ENTRIES SUPPLIED =>

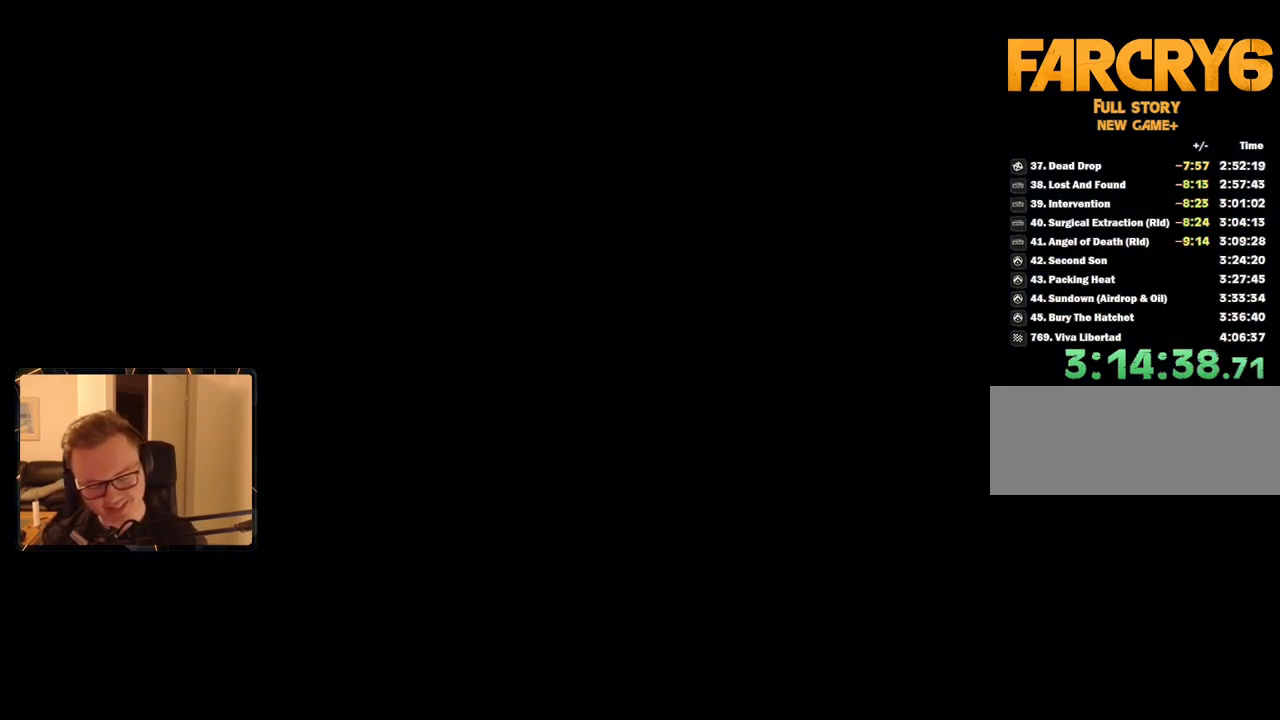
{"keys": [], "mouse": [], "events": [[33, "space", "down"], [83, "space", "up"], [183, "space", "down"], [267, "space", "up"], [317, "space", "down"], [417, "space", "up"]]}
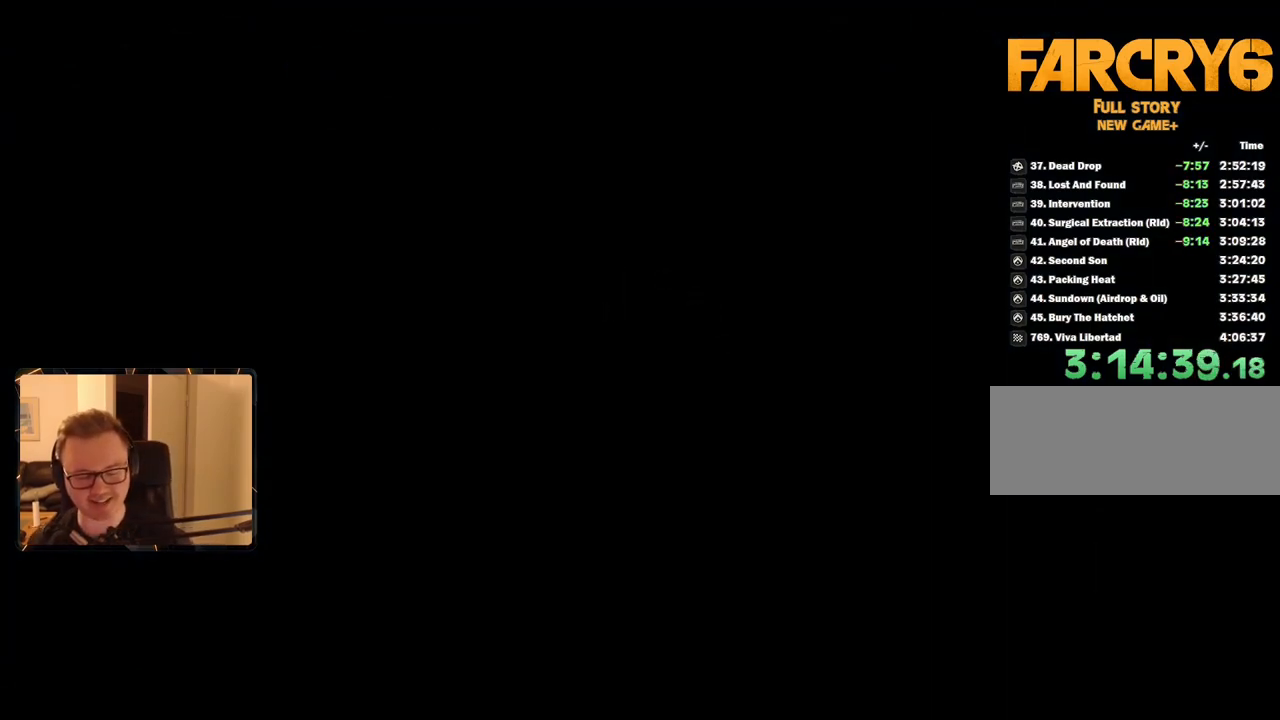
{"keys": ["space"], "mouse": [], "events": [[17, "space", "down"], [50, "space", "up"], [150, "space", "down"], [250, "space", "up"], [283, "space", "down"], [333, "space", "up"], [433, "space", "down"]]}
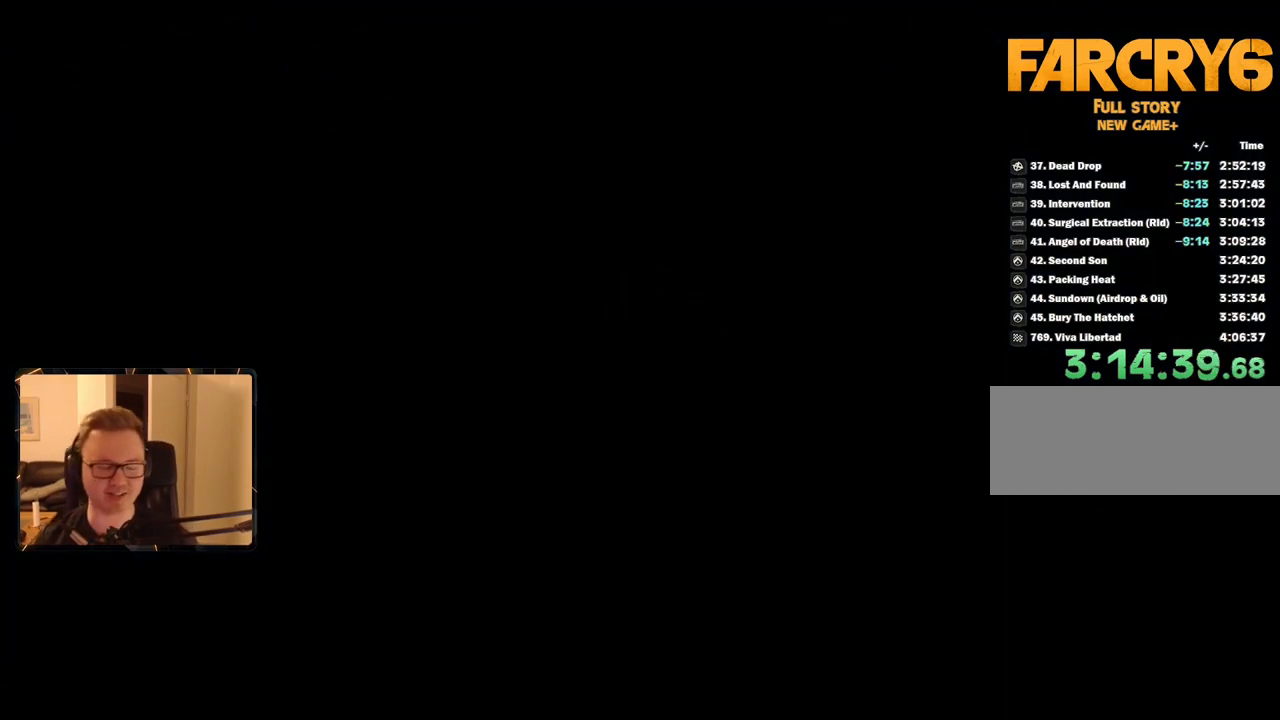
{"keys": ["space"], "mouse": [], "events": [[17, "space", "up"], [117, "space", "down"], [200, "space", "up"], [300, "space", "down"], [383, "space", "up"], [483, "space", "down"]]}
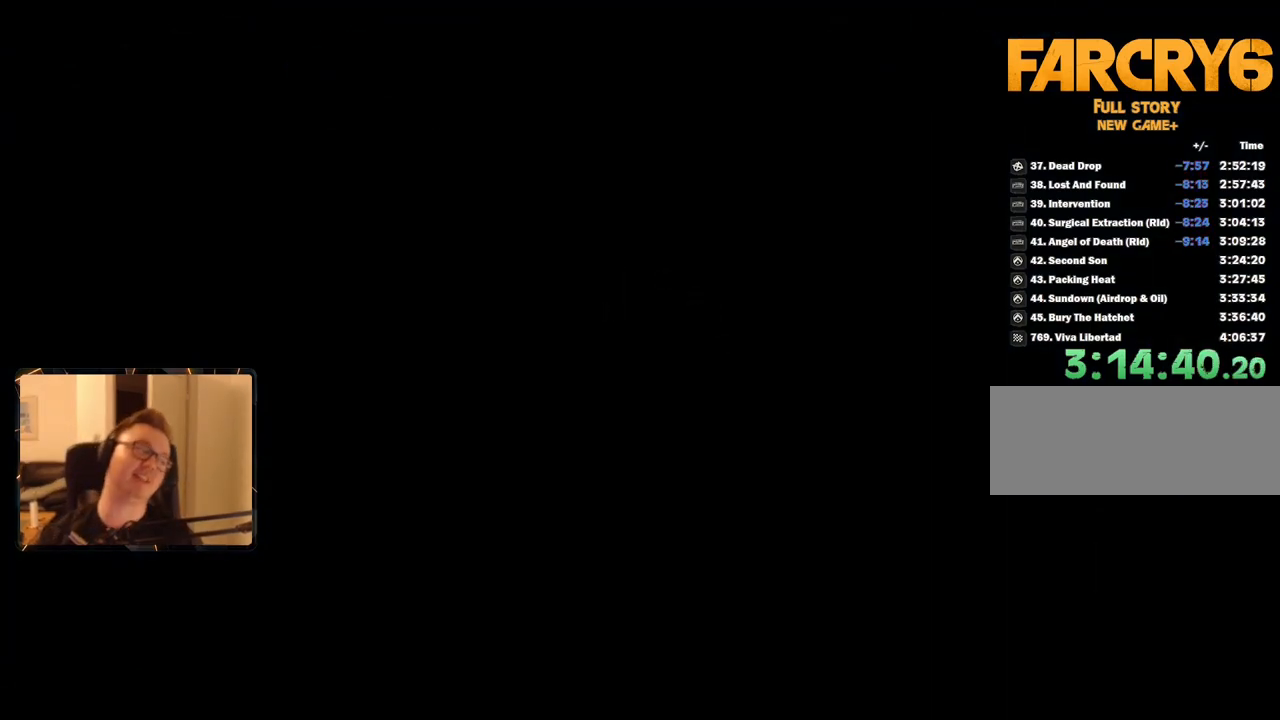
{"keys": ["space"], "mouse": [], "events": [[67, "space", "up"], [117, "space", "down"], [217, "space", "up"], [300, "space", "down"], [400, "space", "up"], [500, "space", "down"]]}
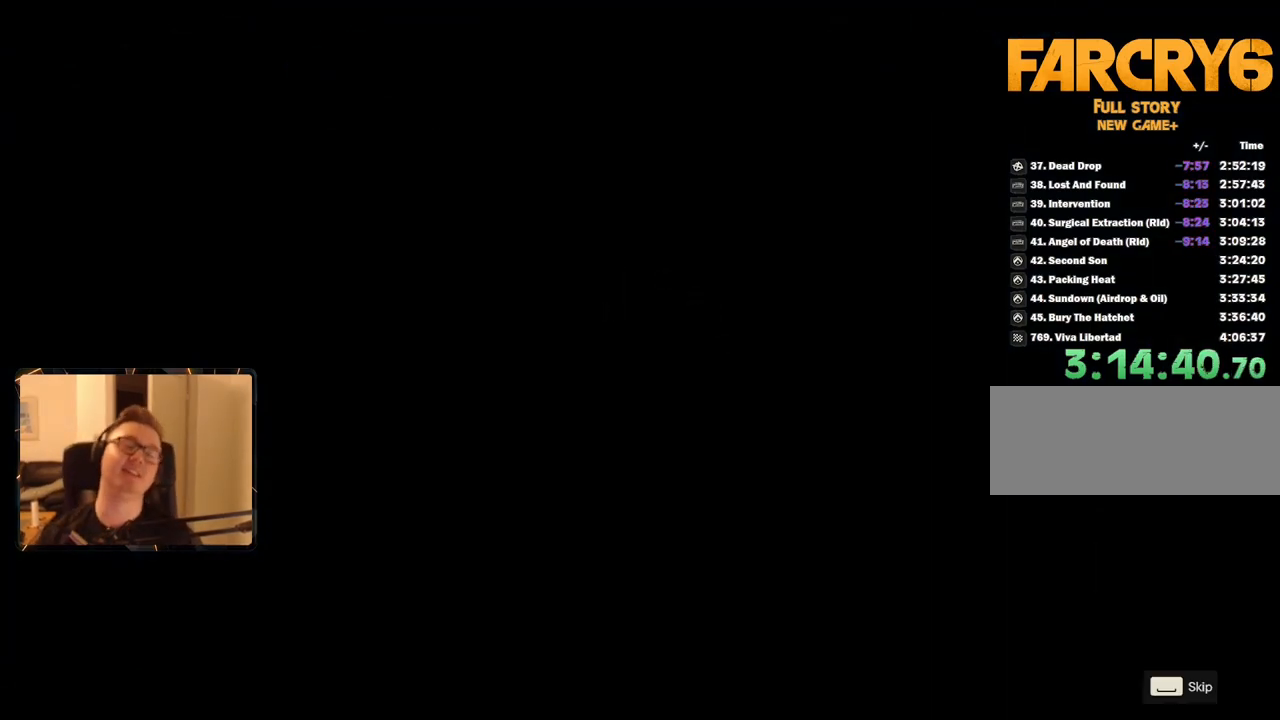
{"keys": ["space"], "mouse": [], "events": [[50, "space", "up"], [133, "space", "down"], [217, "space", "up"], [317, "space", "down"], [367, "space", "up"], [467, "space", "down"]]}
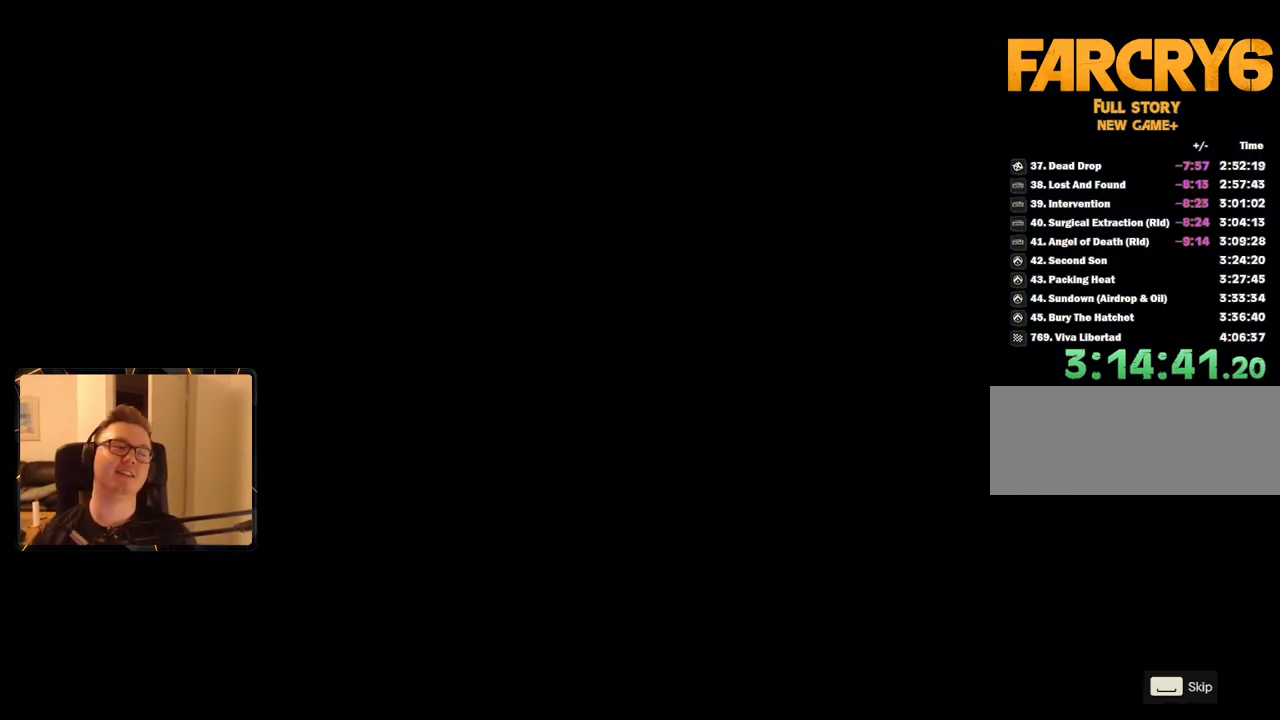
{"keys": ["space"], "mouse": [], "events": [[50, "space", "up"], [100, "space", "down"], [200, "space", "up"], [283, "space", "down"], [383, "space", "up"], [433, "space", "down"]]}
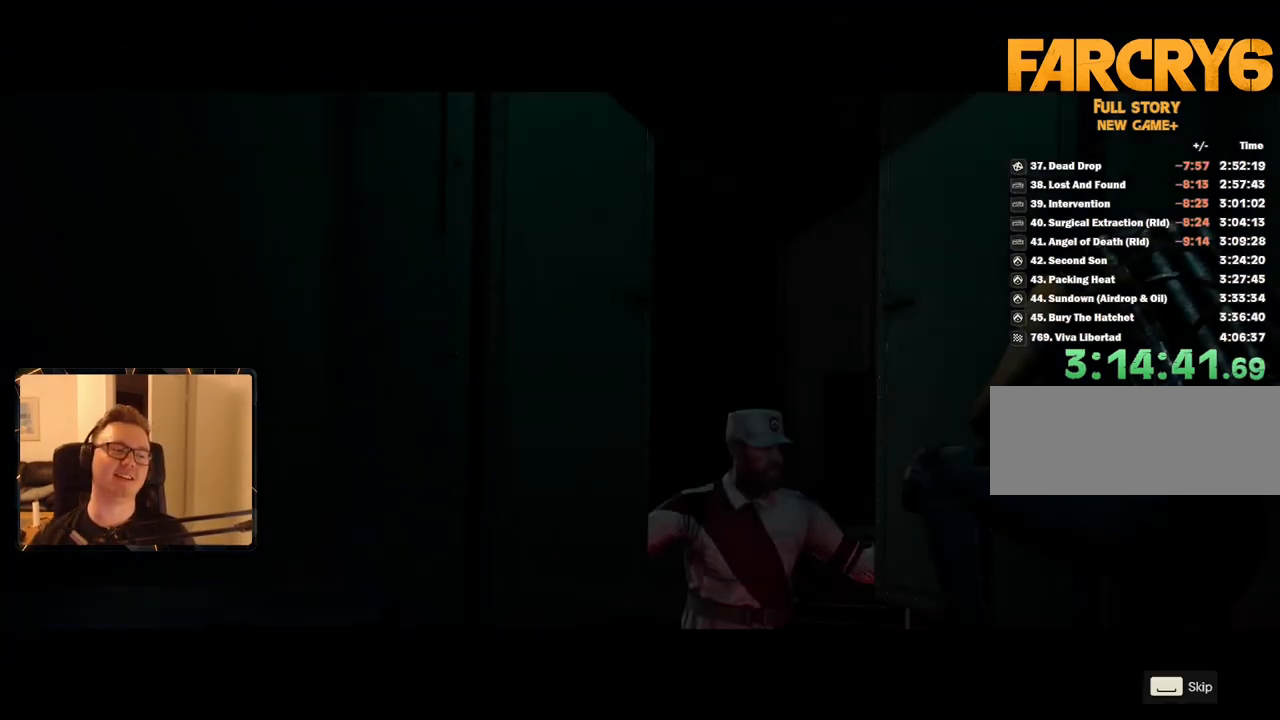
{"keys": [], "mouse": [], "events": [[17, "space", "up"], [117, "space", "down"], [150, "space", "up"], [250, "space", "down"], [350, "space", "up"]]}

EXERCISE PROMPT =>
Retype the data above exactly. Do not carry over any images.

EXERCISE ANSWER =>
{"keys": [], "mouse": [], "events": [[33, "space", "down"], [83, "space", "up"], [183, "space", "down"], [267, "space", "up"], [317, "space", "down"], [417, "space", "up"]]}
{"keys": ["space"], "mouse": [], "events": [[17, "space", "down"], [50, "space", "up"], [150, "space", "down"], [250, "space", "up"], [283, "space", "down"], [333, "space", "up"], [433, "space", "down"]]}
{"keys": ["space"], "mouse": [], "events": [[17, "space", "up"], [117, "space", "down"], [200, "space", "up"], [300, "space", "down"], [383, "space", "up"], [483, "space", "down"]]}
{"keys": ["space"], "mouse": [], "events": [[67, "space", "up"], [117, "space", "down"], [217, "space", "up"], [300, "space", "down"], [400, "space", "up"], [500, "space", "down"]]}
{"keys": ["space"], "mouse": [], "events": [[50, "space", "up"], [133, "space", "down"], [217, "space", "up"], [317, "space", "down"], [367, "space", "up"], [467, "space", "down"]]}
{"keys": ["space"], "mouse": [], "events": [[50, "space", "up"], [100, "space", "down"], [200, "space", "up"], [283, "space", "down"], [383, "space", "up"], [433, "space", "down"]]}
{"keys": [], "mouse": [], "events": [[17, "space", "up"], [117, "space", "down"], [150, "space", "up"], [250, "space", "down"], [350, "space", "up"]]}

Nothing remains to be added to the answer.